When the table turns: the long good-bye

by Judy
June 21, 2015

The last leg of the journey – that’s what I am on now with my mom. It’s been six years since my mom lost her independence after going into hospital with a restricted aortic valve and I have recently brought in home hospice. My mother is not recovering from the cold she caught three weeks ago. She is drinking and eating almost nothing – just doesn’t have the strength anymore. She is so very tired.

It really is a shifting landscape of feelings, responses – swings between beautiful tender raw moments and then the agonizing moments of agitation when it’s hard to assuage my mother's discomfort. She may repeat again and again: “Help me…I’m tired.”

There are heart to heart moments where I express yet again but in even more detail why I so much appreciate her. I tell her I will miss her terribly but I will be fine. And she is relieved. I tell her tentative plans I have after she goes and she listens attentively. She says she has confidence in me.

There are other moments when she tells me she is happy to go and for me not to be sad. She expresses what a wonderful daughter I have been; expresses much gratitude to Pat and then she tells me who to call after she goes. She is calm, very calm after we speak, at least for a while. I play music the whole afternoon. Music soothes her soul.

A week ago, she met the hospice nurse and doctor and for a time she is that charming woman again. She smiles and makes them laugh. She emerges briefly out of the cocoon she has been abiding in and connects, wants to please, wants to bring laughter.

A friend said to me recently it really has been a love affair with your mom. And it’s true. I mean of course not a conventional love affair, but a love affair nonetheless. It’s a little like how it was with my brother – literally his flesh felt like my flesh and so it feels like with my mom.

I feel stripped down just as she is stripped down; heart to heart…raw…close to tears and at the same time, life goes on as usual, but not really as usual.
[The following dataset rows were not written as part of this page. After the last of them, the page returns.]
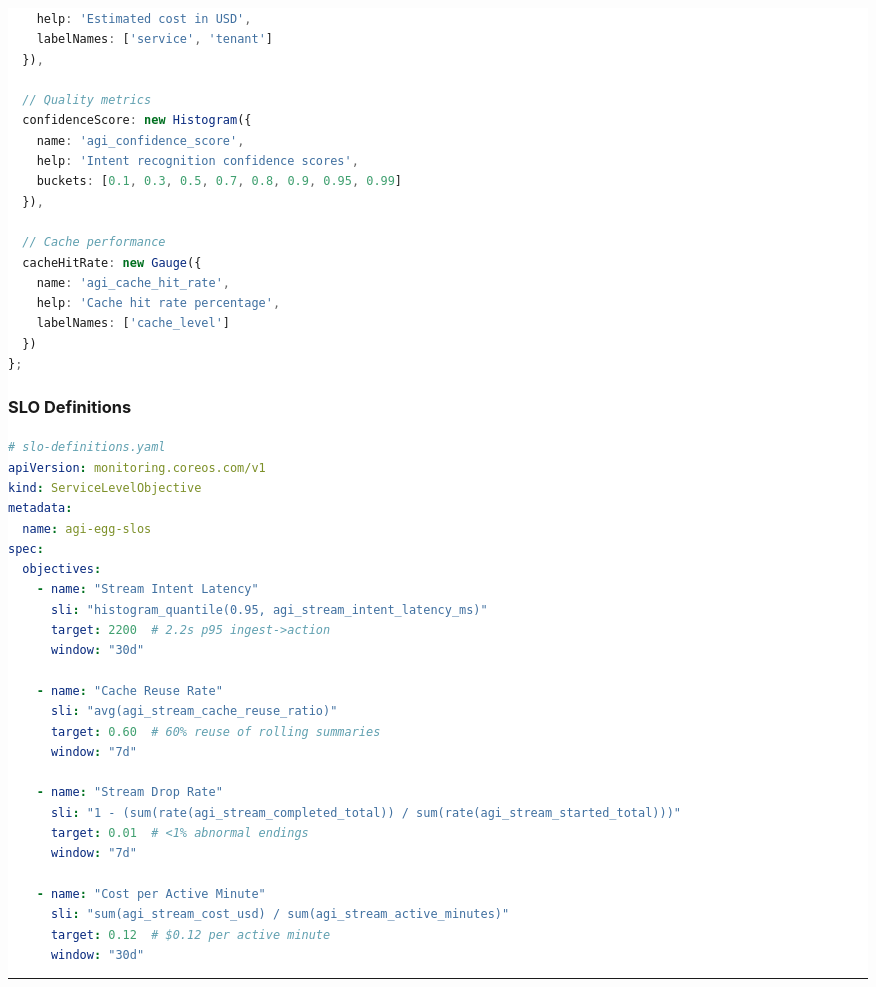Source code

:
 ```typescript
    help: 'Estimated cost in USD',
    labelNames: ['service', 'tenant']
  }),

  // Quality metrics
  confidenceScore: new Histogram({
    name: 'agi_confidence_score',
    help: 'Intent recognition confidence scores',
    buckets: [0.1, 0.3, 0.5, 0.7, 0.8, 0.9, 0.95, 0.99]
  }),

  // Cache performance
  cacheHitRate: new Gauge({
    name: 'agi_cache_hit_rate',
    help: 'Cache hit rate percentage',
    labelNames: ['cache_level']
  })
};
```

### SLO Definitions
```yaml
# slo-definitions.yaml
apiVersion: monitoring.coreos.com/v1
kind: ServiceLevelObjective
metadata:
  name: agi-egg-slos
spec:
  objectives:
    - name: "Stream Intent Latency"
      sli: "histogram_quantile(0.95, agi_stream_intent_latency_ms)"
      target: 2200  # 2.2s p95 ingest->action
      window: "30d"

    - name: "Cache Reuse Rate"
      sli: "avg(agi_stream_cache_reuse_ratio)"
      target: 0.60  # 60% reuse of rolling summaries
      window: "7d"

    - name: "Stream Drop Rate"
      sli: "1 - (sum(rate(agi_stream_completed_total)) / sum(rate(agi_stream_started_total)))"
      target: 0.01  # <1% abnormal endings
      window: "7d"

    - name: "Cost per Active Minute"
      sli: "sum(agi_stream_cost_usd) / sum(agi_stream_active_minutes)"
      target: 0.12  # $0.12 per active minute
      window: "30d"
```

---
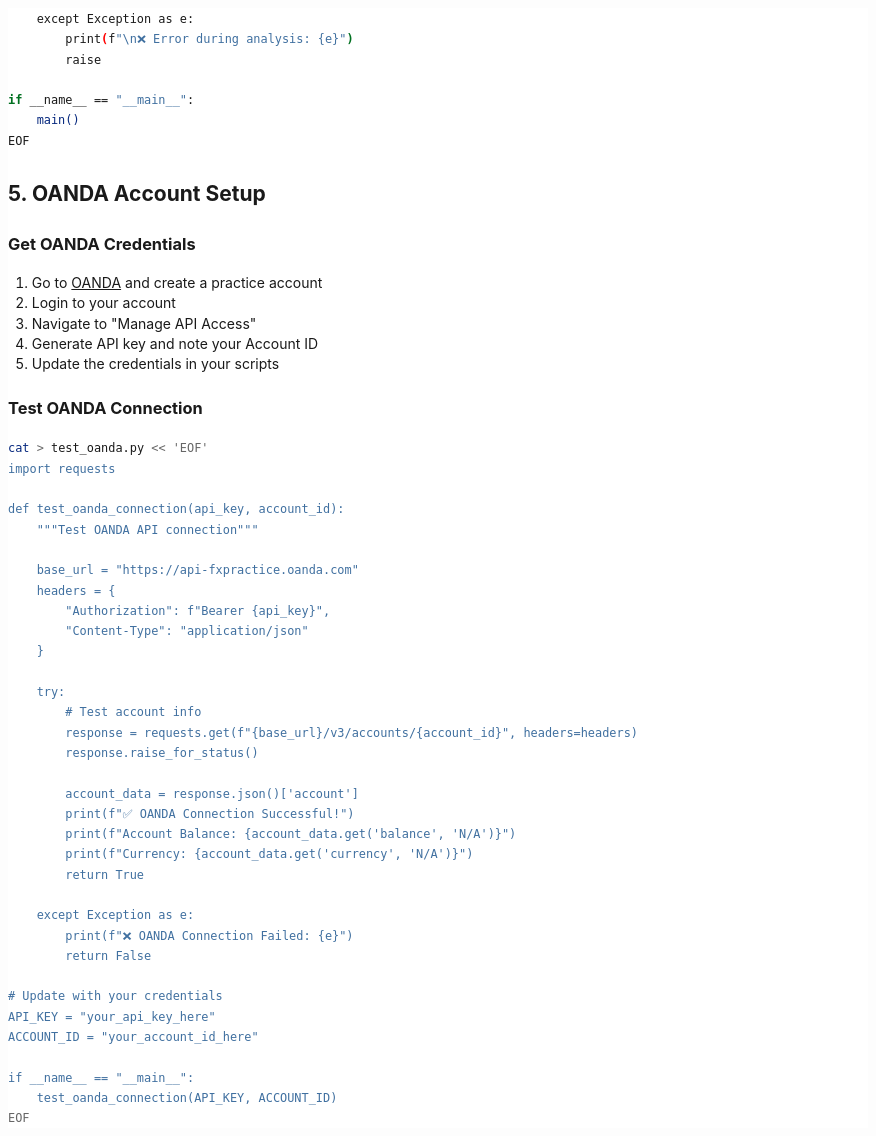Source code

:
 ```bash
    except Exception as e:
        print(f"\n❌ Error during analysis: {e}")
        raise

if __name__ == "__main__":
    main()
EOF
```

## 5. OANDA Account Setup

### Get OANDA Credentials
1. Go to [OANDA](https://www.oanda.com) and create a practice account
2. Login to your account
3. Navigate to "Manage API Access"
4. Generate API key and note your Account ID
5. Update the credentials in your scripts

### Test OANDA Connection
```bash
cat > test_oanda.py << 'EOF'
import requests

def test_oanda_connection(api_key, account_id):
    """Test OANDA API connection"""
    
    base_url = "https://api-fxpractice.oanda.com"
    headers = {
        "Authorization": f"Bearer {api_key}",
        "Content-Type": "application/json"
    }
    
    try:
        # Test account info
        response = requests.get(f"{base_url}/v3/accounts/{account_id}", headers=headers)
        response.raise_for_status()
        
        account_data = response.json()['account']
        print(f"✅ OANDA Connection Successful!")
        print(f"Account Balance: {account_data.get('balance', 'N/A')}")
        print(f"Currency: {account_data.get('currency', 'N/A')}")
        return True
        
    except Exception as e:
        print(f"❌ OANDA Connection Failed: {e}")
        return False

# Update with your credentials
API_KEY = "your_api_key_here"
ACCOUNT_ID = "your_account_id_here"

if __name__ == "__main__":
    test_oanda_connection(API_KEY, ACCOUNT_ID)
EOF
```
I will never forget this time that I have spent with my mom in her last days on earth. It has left an indelible mark on my soul and I can’t even say how, but I know it has changed me forever.
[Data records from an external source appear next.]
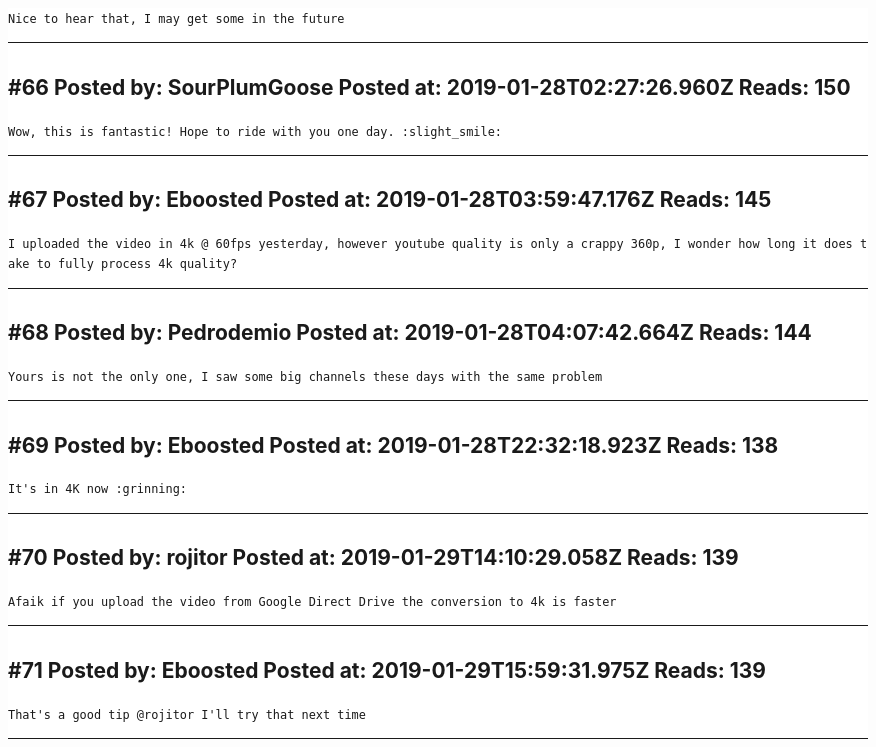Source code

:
 ```
Nice to hear that, I may get some in the future
```

---
## \#66 Posted by: SourPlumGoose Posted at: 2019-01-28T02:27:26.960Z Reads: 150

```
Wow, this is fantastic! Hope to ride with you one day. :slight_smile:
```

---
## \#67 Posted by: Eboosted Posted at: 2019-01-28T03:59:47.176Z Reads: 145

```
I uploaded the video in 4k @ 60fps yesterday, however youtube quality is only a crappy 360p, I wonder how long it does take to fully process 4k quality?
```

---
## \#68 Posted by: Pedrodemio Posted at: 2019-01-28T04:07:42.664Z Reads: 144

```
Yours is not the only one, I saw some big channels these days with the same problem
```

---
## \#69 Posted by: Eboosted Posted at: 2019-01-28T22:32:18.923Z Reads: 138

```
It's in 4K now :grinning:
```

---
## \#70 Posted by: rojitor Posted at: 2019-01-29T14:10:29.058Z Reads: 139

```
Afaik if you upload the video from Google Direct Drive the conversion to 4k is faster
```

---
## \#71 Posted by: Eboosted Posted at: 2019-01-29T15:59:31.975Z Reads: 139

```
That's a good tip @rojitor I'll try that next time
```

---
Not now…no, not for quite a while, but one day I shall write a book about this whole journey.

Friends and family are writing, calling and that makes a big difference. That human connection of care and sharing of one’s experience, wisdom, heart…it all makes a difference. It can never be underestimated the power of human connection/communion. It helps so much.

A few days ago, my mom ate a little bit – quarter of a cup of soup, two cookies and some coffee. Not much, but much more than usual. Pat and I literally rejoiced. Life wants life; and at the same time I am letting go more and more; letting her go and an acceptance of the end. Yesterday she said to me: “It’s tough on you." I responded: “It’s tougher on you” and she said, “Well that’s different.”

It feels like Mom has been saying good-bye to me for a long time and it’s gone through different stages. At one point she said she was ready to go, not afraid of dying, but didn’t want to leave me. She also was concerned that I would be alright. She is still somewhat concerned but not as much. I tell her over and over again that I will be fine and she is relieved.

And in a strange way, I have been preparing for her death for a very long time – way before she lost her independence. I have been acutely aware of death and loss since I was very young and my ties to my mother have always been very strong even when I lived out of the States for many years and didn’t see her very much.

Today I spoke with a good friend/ hospice nurse. She is so tuned into the dying process and sees it all as part of the life force that has its own direction. Again and again she sees how her patients come to a resolution, a peace, as they give themselves over to this process.

I thanked her very much. So helpful to hear her perspective – gives me a huge handle on how to listen, understand and respond to my mom. She wrote to me and said, “Treasure this precious “vigil” time.

Yes, I am treasuring this time and so very grateful.